§ **AIM OF THE TASK**: Among the entries, find each line that includes the string "Голдберга" and list it.

Transcribed page contents:

● ● ● ● ● ● ●

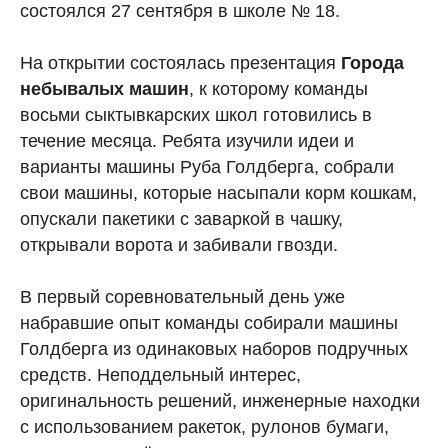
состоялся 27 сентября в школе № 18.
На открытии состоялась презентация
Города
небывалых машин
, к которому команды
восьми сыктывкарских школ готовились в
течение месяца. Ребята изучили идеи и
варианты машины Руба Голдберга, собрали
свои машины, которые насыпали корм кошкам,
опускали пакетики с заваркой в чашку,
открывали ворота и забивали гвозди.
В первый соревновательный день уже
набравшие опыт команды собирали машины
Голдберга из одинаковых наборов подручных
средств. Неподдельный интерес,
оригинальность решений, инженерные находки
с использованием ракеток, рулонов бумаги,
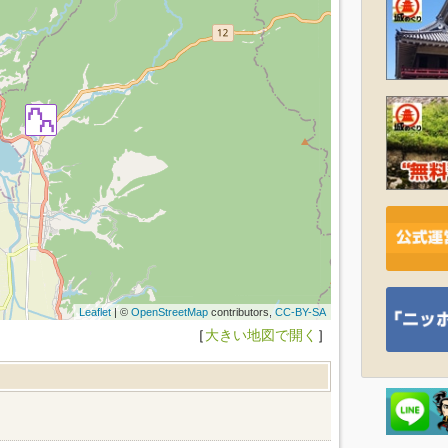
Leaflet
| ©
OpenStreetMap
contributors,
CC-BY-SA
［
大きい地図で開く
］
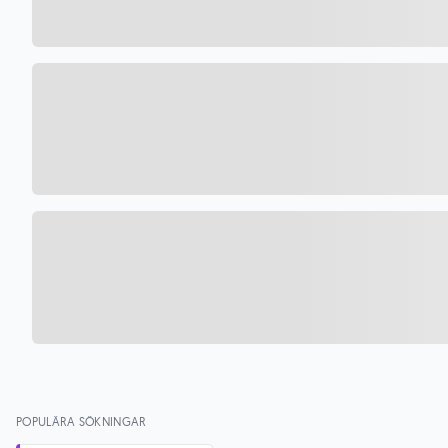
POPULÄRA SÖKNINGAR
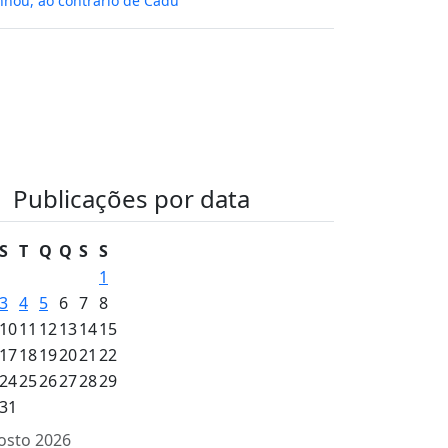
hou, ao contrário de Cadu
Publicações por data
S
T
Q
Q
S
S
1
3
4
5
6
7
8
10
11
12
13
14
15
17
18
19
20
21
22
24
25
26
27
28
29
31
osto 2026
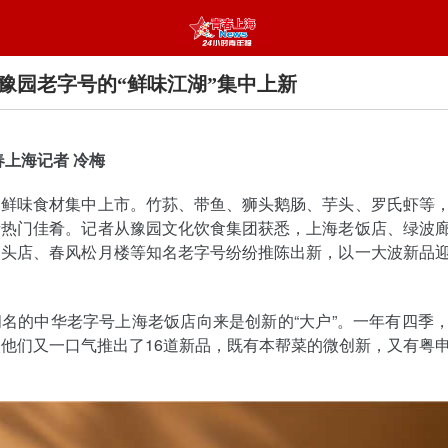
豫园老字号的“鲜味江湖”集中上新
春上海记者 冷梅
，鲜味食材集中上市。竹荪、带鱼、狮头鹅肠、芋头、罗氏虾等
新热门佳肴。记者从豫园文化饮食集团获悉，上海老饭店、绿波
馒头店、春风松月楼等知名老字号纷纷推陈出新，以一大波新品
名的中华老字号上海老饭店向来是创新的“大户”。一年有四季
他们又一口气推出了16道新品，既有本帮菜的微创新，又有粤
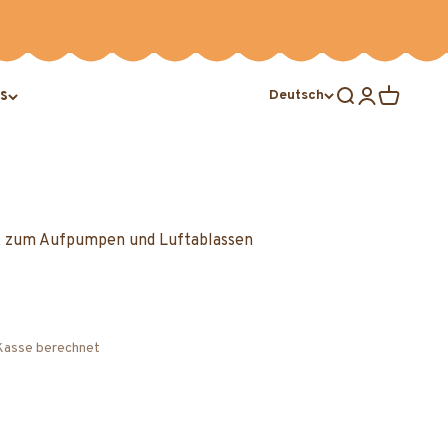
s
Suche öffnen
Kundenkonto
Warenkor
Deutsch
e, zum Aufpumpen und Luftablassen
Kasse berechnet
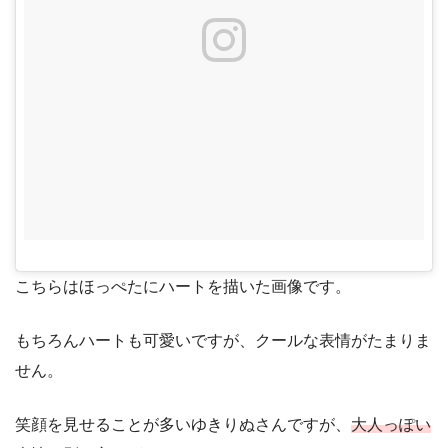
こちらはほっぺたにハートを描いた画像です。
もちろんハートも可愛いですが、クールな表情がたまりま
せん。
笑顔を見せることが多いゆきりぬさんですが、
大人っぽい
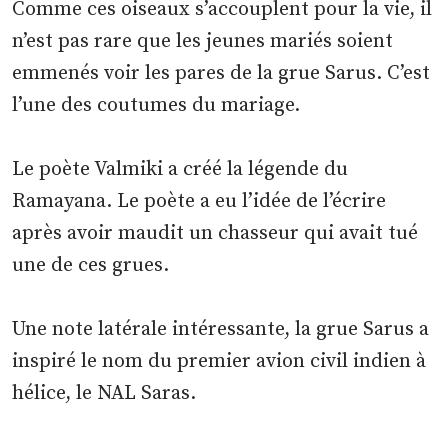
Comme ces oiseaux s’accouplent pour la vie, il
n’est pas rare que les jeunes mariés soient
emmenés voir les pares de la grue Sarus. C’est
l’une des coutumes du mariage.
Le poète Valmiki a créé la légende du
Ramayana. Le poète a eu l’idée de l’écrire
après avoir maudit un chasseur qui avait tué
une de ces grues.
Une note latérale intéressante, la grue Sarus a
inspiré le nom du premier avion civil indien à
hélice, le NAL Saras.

● ● ● ● ● ● ●

§ **OUTPUT OF THE EXERCISE**:
варианты машины Руба Голдберга, собрали
Голдберга из одинаковых наборов подручных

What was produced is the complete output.